## Task directions:
I would like you to restate each record word for word.

## Records supplied:
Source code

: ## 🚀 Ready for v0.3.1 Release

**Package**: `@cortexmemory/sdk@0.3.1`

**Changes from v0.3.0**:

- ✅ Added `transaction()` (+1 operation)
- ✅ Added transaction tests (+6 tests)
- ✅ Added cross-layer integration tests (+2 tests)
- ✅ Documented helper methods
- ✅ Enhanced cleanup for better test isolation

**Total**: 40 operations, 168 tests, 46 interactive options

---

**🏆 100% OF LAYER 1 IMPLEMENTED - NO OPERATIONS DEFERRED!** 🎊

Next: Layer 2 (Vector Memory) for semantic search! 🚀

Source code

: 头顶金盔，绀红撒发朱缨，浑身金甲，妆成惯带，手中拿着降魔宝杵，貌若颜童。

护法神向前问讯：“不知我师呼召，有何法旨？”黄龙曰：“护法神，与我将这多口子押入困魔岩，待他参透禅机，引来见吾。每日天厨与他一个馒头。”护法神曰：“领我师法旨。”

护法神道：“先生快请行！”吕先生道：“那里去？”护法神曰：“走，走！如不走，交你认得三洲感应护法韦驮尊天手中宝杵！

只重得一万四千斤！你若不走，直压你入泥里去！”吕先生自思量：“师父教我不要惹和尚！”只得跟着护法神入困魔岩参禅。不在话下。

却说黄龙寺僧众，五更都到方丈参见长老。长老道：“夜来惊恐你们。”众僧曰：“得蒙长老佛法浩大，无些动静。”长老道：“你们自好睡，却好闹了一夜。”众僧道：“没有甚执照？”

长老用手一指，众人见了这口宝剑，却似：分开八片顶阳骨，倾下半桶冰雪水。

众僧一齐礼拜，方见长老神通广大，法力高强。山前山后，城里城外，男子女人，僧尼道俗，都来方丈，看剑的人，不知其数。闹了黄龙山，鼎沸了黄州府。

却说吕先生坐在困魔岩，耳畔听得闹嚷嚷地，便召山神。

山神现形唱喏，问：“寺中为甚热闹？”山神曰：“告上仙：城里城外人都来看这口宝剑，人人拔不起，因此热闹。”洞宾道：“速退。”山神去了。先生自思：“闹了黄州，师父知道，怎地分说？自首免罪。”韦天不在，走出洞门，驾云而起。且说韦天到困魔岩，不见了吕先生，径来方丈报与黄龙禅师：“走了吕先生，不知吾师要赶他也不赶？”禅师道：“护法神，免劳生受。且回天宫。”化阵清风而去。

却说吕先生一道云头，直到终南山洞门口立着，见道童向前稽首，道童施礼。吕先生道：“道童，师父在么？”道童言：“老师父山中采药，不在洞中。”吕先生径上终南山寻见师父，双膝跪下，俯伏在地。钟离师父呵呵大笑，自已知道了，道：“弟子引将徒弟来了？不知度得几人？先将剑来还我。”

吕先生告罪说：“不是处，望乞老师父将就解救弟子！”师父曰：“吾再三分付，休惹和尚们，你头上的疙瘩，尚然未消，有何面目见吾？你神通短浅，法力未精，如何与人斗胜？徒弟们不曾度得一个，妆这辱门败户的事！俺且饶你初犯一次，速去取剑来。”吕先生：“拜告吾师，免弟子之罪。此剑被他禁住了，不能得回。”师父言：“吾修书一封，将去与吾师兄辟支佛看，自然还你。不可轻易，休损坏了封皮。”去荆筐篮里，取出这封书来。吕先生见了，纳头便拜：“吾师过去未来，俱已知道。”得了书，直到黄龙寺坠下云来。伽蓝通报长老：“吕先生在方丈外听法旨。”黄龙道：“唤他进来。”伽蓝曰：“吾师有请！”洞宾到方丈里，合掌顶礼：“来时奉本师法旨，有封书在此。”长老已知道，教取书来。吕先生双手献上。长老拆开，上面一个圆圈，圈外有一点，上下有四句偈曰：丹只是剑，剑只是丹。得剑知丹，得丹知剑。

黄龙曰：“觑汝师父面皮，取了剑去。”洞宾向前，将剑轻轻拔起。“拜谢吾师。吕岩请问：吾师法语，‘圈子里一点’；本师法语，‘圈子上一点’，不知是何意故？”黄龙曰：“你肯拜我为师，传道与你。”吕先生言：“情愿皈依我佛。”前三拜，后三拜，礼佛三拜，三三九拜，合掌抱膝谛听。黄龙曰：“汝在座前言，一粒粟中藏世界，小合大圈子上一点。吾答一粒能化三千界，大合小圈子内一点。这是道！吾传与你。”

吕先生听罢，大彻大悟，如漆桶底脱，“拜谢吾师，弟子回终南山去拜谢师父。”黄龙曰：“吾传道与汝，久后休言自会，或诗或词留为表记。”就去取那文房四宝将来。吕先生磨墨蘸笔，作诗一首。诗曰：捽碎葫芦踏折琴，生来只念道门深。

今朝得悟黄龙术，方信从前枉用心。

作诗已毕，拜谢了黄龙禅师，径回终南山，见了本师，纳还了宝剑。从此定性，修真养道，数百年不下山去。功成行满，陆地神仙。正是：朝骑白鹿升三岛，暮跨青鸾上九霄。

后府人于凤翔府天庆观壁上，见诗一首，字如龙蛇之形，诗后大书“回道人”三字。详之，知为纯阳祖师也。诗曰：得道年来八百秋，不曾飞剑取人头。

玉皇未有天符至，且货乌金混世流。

## Exercise result:
Source code

: ## 🚀 Ready for v0.3.1 Release

**Package**: `@cortexmemory/sdk@0.3.1`

**Changes from v0.3.0**:

- ✅ Added `transaction()` (+1 operation)
- ✅ Added transaction tests (+6 tests)
- ✅ Added cross-layer integration tests (+2 tests)
- ✅ Documented helper methods
- ✅ Enhanced cleanup for better test isolation

**Total**: 40 operations, 168 tests, 46 interactive options

---

**🏆 100% OF LAYER 1 IMPLEMENTED - NO OPERATIONS DEFERRED!** 🎊

Next: Layer 2 (Vector Memory) for semantic search! 🚀

Source code

: 头顶金盔，绀红撒发朱缨，浑身金甲，妆成惯带，手中拿着降魔宝杵，貌若颜童。

护法神向前问讯：“不知我师呼召，有何法旨？”黄龙曰：“护法神，与我将这多口子押入困魔岩，待他参透禅机，引来见吾。每日天厨与他一个馒头。”护法神曰：“领我师法旨。”

护法神道：“先生快请行！”吕先生道：“那里去？”护法神曰：“走，走！如不走，交你认得三洲感应护法韦驮尊天手中宝杵！

只重得一万四千斤！你若不走，直压你入泥里去！”吕先生自思量：“师父教我不要惹和尚！”只得跟着护法神入困魔岩参禅。不在话下。

却说黄龙寺僧众，五更都到方丈参见长老。长老道：“夜来惊恐你们。”众僧曰：“得蒙长老佛法浩大，无些动静。”长老道：“你们自好睡，却好闹了一夜。”众僧道：“没有甚执照？”

长老用手一指，众人见了这口宝剑，却似：分开八片顶阳骨，倾下半桶冰雪水。

众僧一齐礼拜，方见长老神通广大，法力高强。山前山后，城里城外，男子女人，僧尼道俗，都来方丈，看剑的人，不知其数。闹了黄龙山，鼎沸了黄州府。

却说吕先生坐在困魔岩，耳畔听得闹嚷嚷地，便召山神。

山神现形唱喏，问：“寺中为甚热闹？”山神曰：“告上仙：城里城外人都来看这口宝剑，人人拔不起，因此热闹。”洞宾道：“速退。”山神去了。先生自思：“闹了黄州，师父知道，怎地分说？自首免罪。”韦天不在，走出洞门，驾云而起。且说韦天到困魔岩，不见了吕先生，径来方丈报与黄龙禅师：“走了吕先生，不知吾师要赶他也不赶？”禅师道：“护法神，免劳生受。且回天宫。”化阵清风而去。

却说吕先生一道云头，直到终南山洞门口立着，见道童向前稽首，道童施礼。吕先生道：“道童，师父在么？”道童言：“老师父山中采药，不在洞中。”吕先生径上终南山寻见师父，双膝跪下，俯伏在地。钟离师父呵呵大笑，自已知道了，道：“弟子引将徒弟来了？不知度得几人？先将剑来还我。”

吕先生告罪说：“不是处，望乞老师父将就解救弟子！”师父曰：“吾再三分付，休惹和尚们，你头上的疙瘩，尚然未消，有何面目见吾？你神通短浅，法力未精，如何与人斗胜？徒弟们不曾度得一个，妆这辱门败户的事！俺且饶你初犯一次，速去取剑来。”吕先生：“拜告吾师，免弟子之罪。此剑被他禁住了，不能得回。”师父言：“吾修书一封，将去与吾师兄辟支佛看，自然还你。不可轻易，休损坏了封皮。”去荆筐篮里，取出这封书来。吕先生见了，纳头便拜：“吾师过去未来，俱已知道。”得了书，直到黄龙寺坠下云来。伽蓝通报长老：“吕先生在方丈外听法旨。”黄龙道：“唤他进来。”伽蓝曰：“吾师有请！”洞宾到方丈里，合掌顶礼：“来时奉本师法旨，有封书在此。”长老已知道，教取书来。吕先生双手献上。长老拆开，上面一个圆圈，圈外有一点，上下有四句偈曰：丹只是剑，剑只是丹。得剑知丹，得丹知剑。

黄龙曰：“觑汝师父面皮，取了剑去。”洞宾向前，将剑轻轻拔起。“拜谢吾师。吕岩请问：吾师法语，‘圈子里一点’；本师法语，‘圈子上一点’，不知是何意故？”黄龙曰：“你肯拜我为师，传道与你。”吕先生言：“情愿皈依我佛。”前三拜，后三拜，礼佛三拜，三三九拜，合掌抱膝谛听。黄龙曰：“汝在座前言，一粒粟中藏世界，小合大圈子上一点。吾答一粒能化三千界，大合小圈子内一点。这是道！吾传与你。”

吕先生听罢，大彻大悟，如漆桶底脱，“拜谢吾师，弟子回终南山去拜谢师父。”黄龙曰：“吾传道与汝，久后休言自会，或诗或词留为表记。”就去取那文房四宝将来。吕先生磨墨蘸笔，作诗一首。诗曰：捽碎葫芦踏折琴，生来只念道门深。

今朝得悟黄龙术，方信从前枉用心。

作诗已毕，拜谢了黄龙禅师，径回终南山，见了本师，纳还了宝剑。从此定性，修真养道，数百年不下山去。功成行满，陆地神仙。正是：朝骑白鹿升三岛，暮跨青鸾上九霄。

后府人于凤翔府天庆观壁上，见诗一首，字如龙蛇之形，诗后大书“回道人”三字。详之，知为纯阳祖师也。诗曰：得道年来八百秋，不曾飞剑取人头。

玉皇未有天符至，且货乌金混世流。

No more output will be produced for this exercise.